#### YOUR INSTRUCTIONS:
Retype the following data exactly, but leave its pictures out.

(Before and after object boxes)
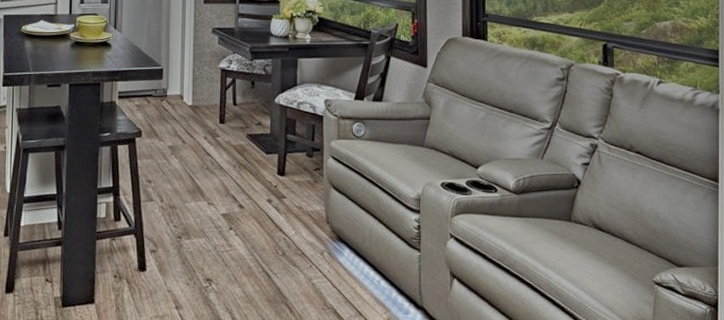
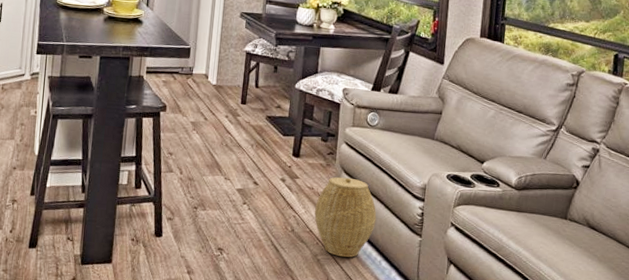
woven basket: none [306,193,371,279] -> present [314,177,377,257]

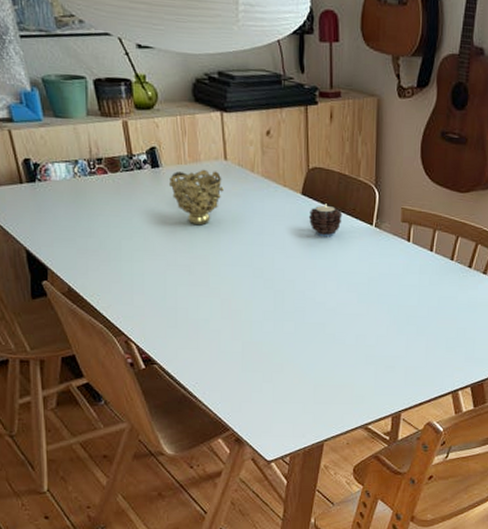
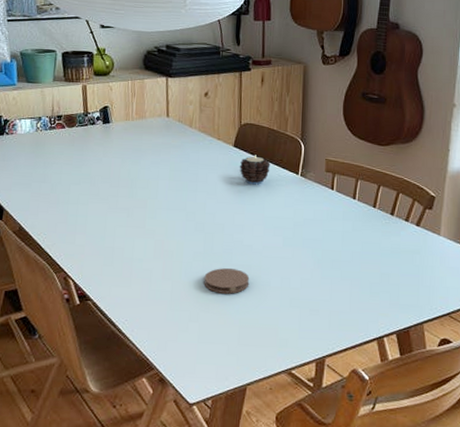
decorative bowl: present [168,169,224,226] -> none [116,124,164,173]
coaster: none [276,326,324,353] -> present [204,267,250,294]

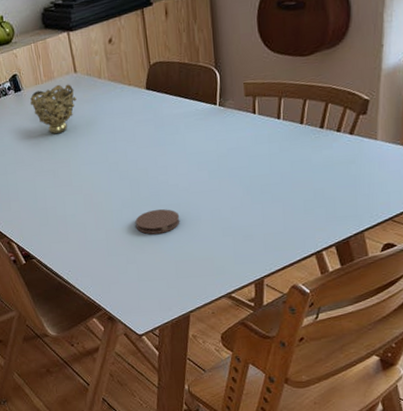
decorative bowl: none [116,124,164,173] -> present [30,84,77,134]
candle: present [239,155,271,185] -> none [154,93,187,125]

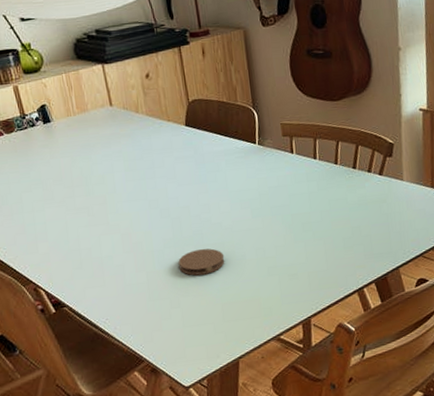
decorative bowl: present [30,84,77,134] -> none [60,117,113,169]

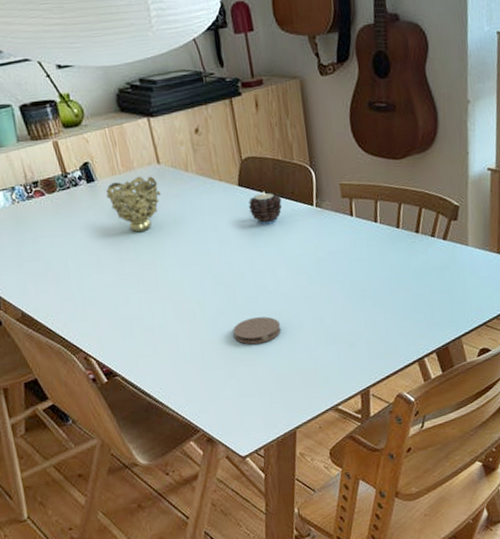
decorative bowl: none [60,117,113,169] -> present [106,176,161,233]
candle: none [194,130,227,162] -> present [248,191,283,225]

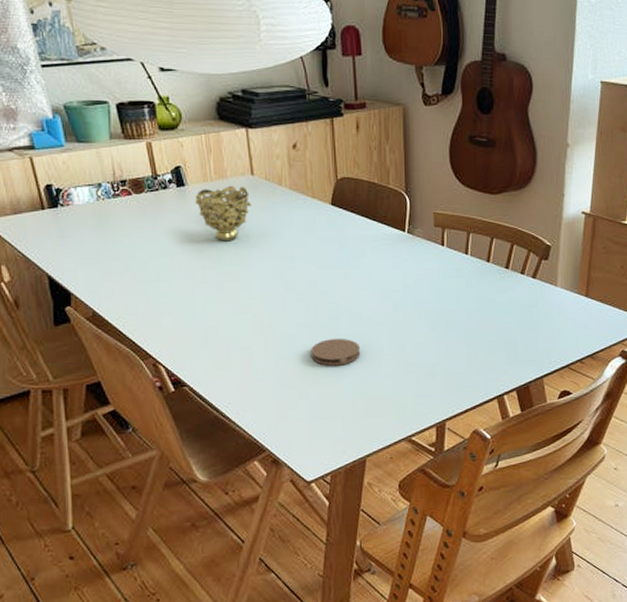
candle: present [248,191,283,225] -> none [339,212,374,246]

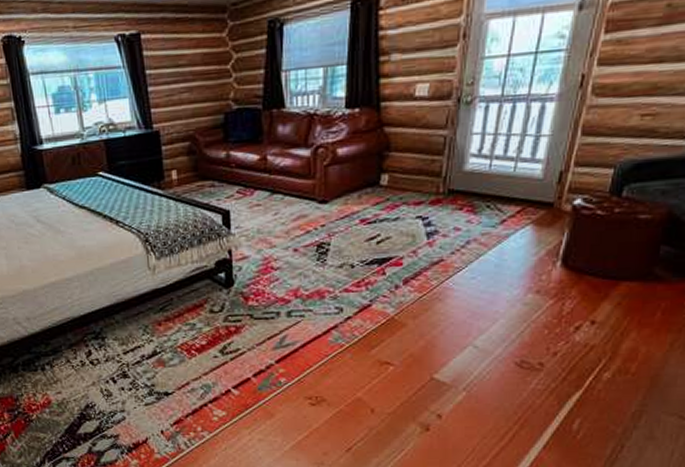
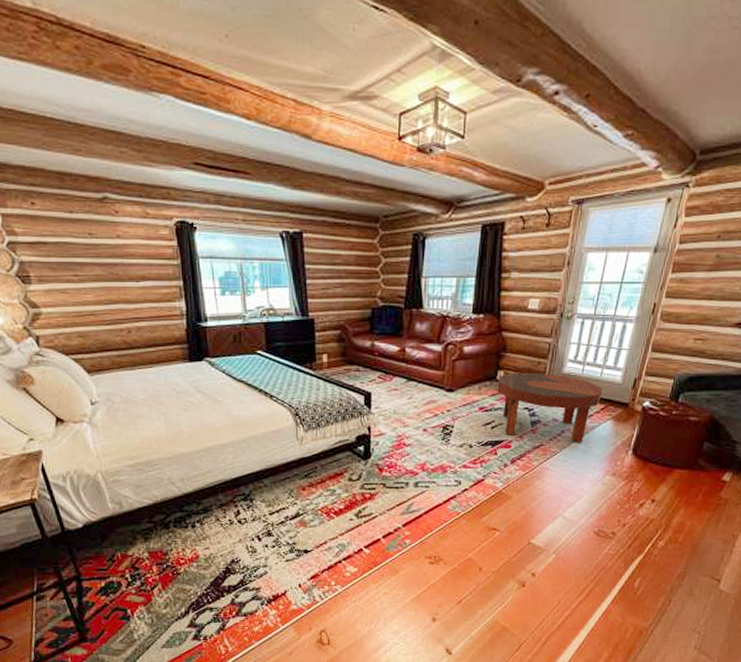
coffee table: none [381,172,518,255] -> present [497,372,603,443]

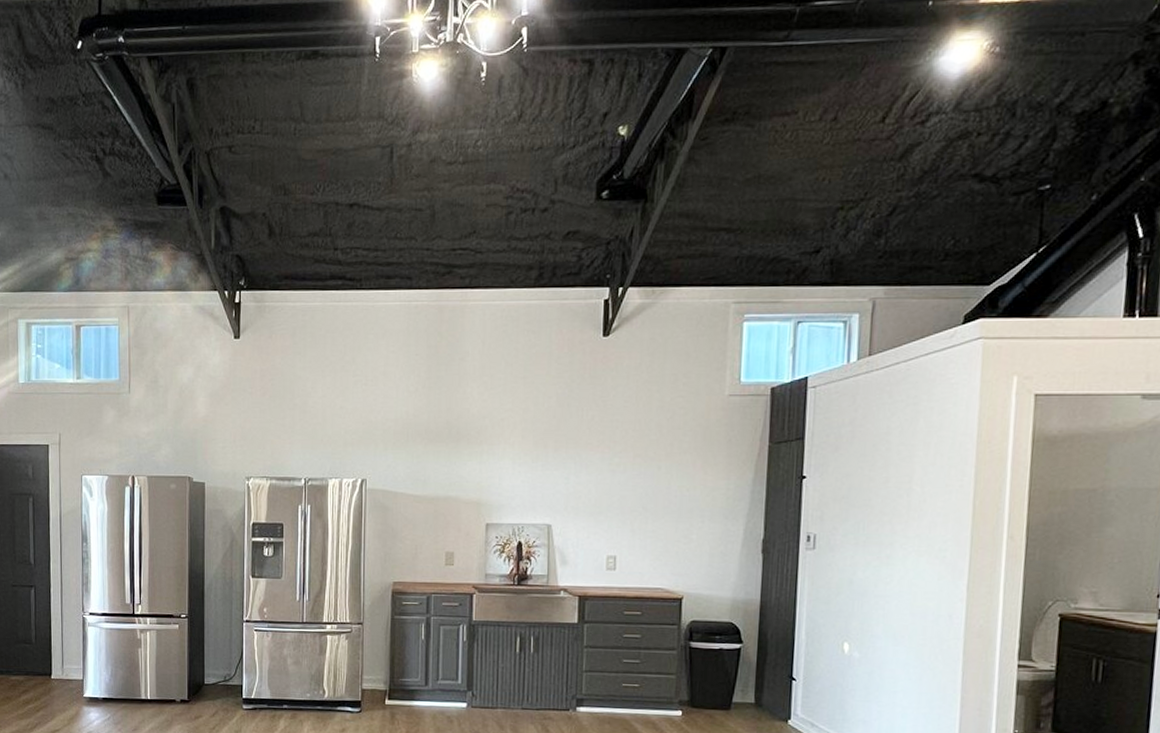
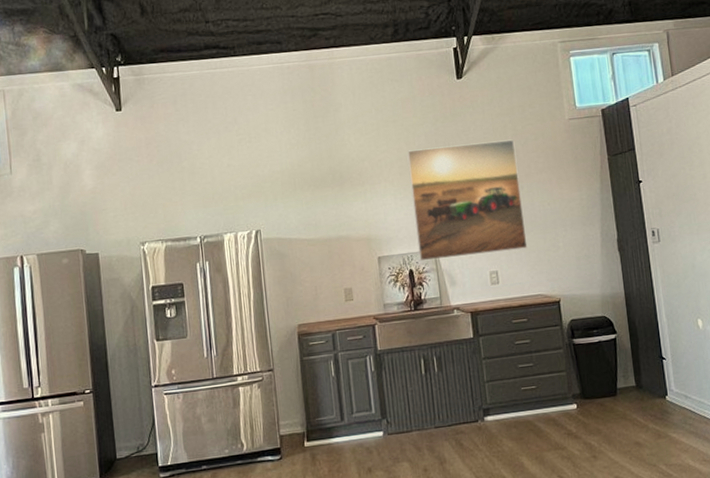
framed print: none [531,412,659,536] -> present [407,139,528,261]

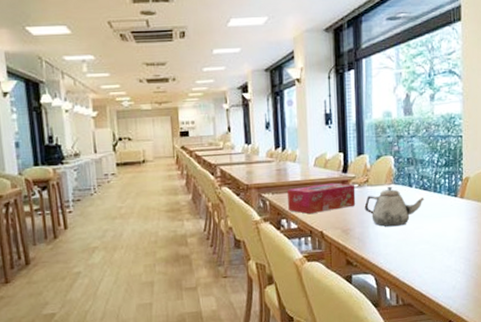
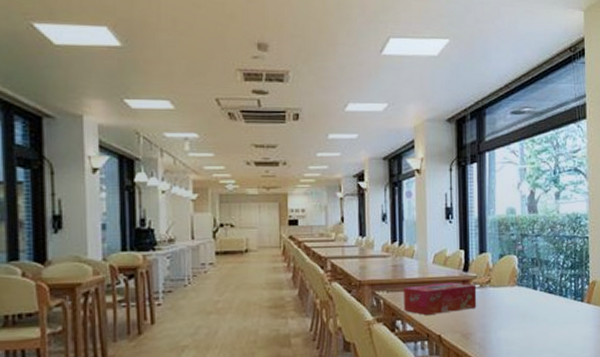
teapot: present [364,187,424,227] -> none [486,289,550,332]

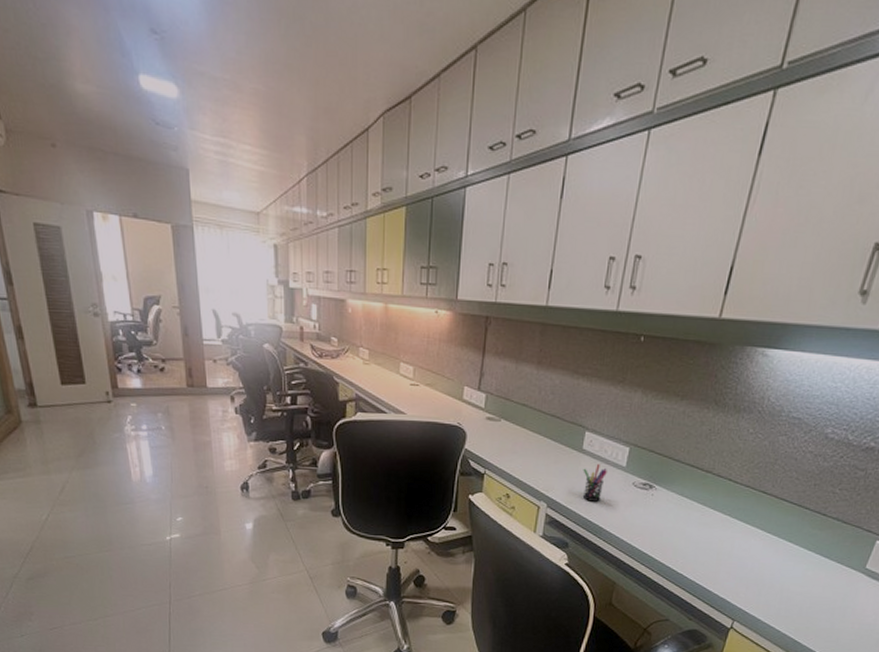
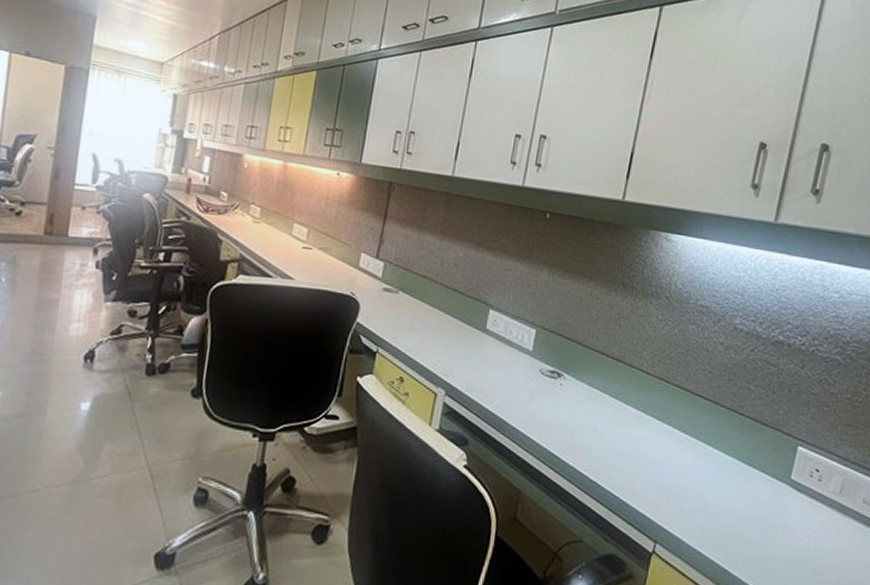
pen holder: present [582,464,607,502] -> none [485,347,512,391]

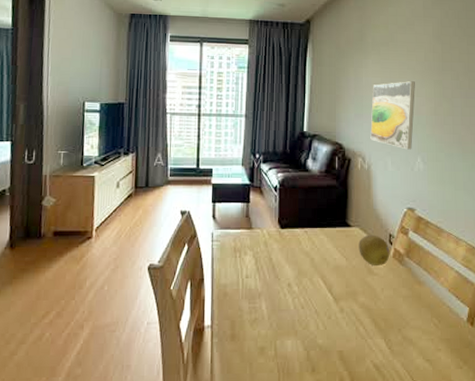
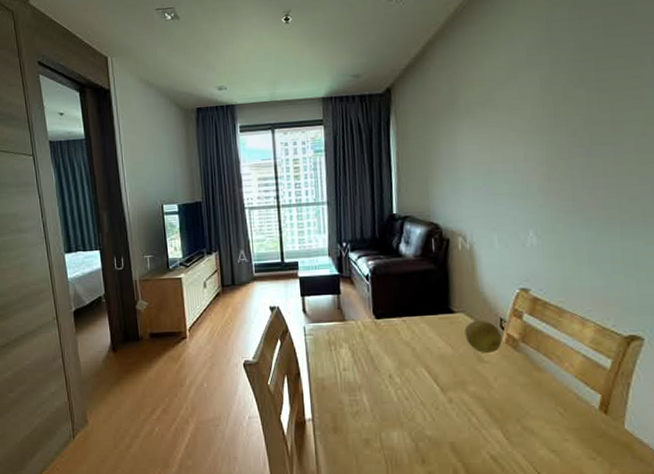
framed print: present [370,81,415,150] -> none [469,144,523,224]

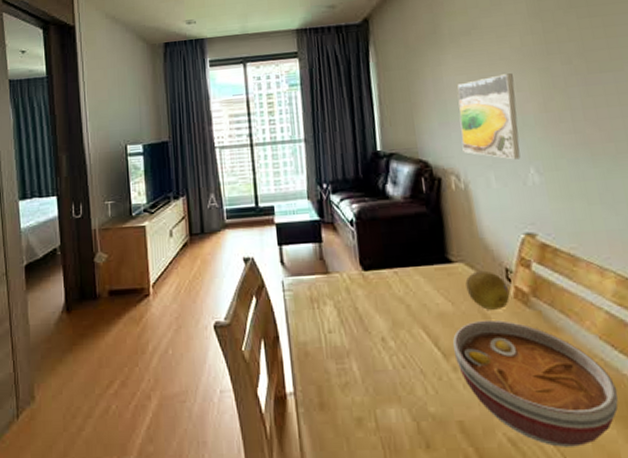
bowl: none [449,361,586,463] -> present [452,319,619,447]
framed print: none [469,144,523,224] -> present [457,73,521,160]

#### ANSWER TO THIS TASK:
woven basket: none [306,193,371,279] -> present [314,177,377,257]

decorative bowl: present [168,169,224,226] -> none [116,124,164,173]
coaster: none [276,326,324,353] -> present [204,267,250,294]

decorative bowl: none [116,124,164,173] -> present [30,84,77,134]
candle: present [239,155,271,185] -> none [154,93,187,125]

decorative bowl: present [30,84,77,134] -> none [60,117,113,169]

decorative bowl: none [60,117,113,169] -> present [106,176,161,233]
candle: none [194,130,227,162] -> present [248,191,283,225]

candle: present [248,191,283,225] -> none [339,212,374,246]

coffee table: none [381,172,518,255] -> present [497,372,603,443]

framed print: none [531,412,659,536] -> present [407,139,528,261]

teapot: present [364,187,424,227] -> none [486,289,550,332]

pen holder: present [582,464,607,502] -> none [485,347,512,391]

framed print: present [370,81,415,150] -> none [469,144,523,224]

bowl: none [449,361,586,463] -> present [452,319,619,447]
framed print: none [469,144,523,224] -> present [457,73,521,160]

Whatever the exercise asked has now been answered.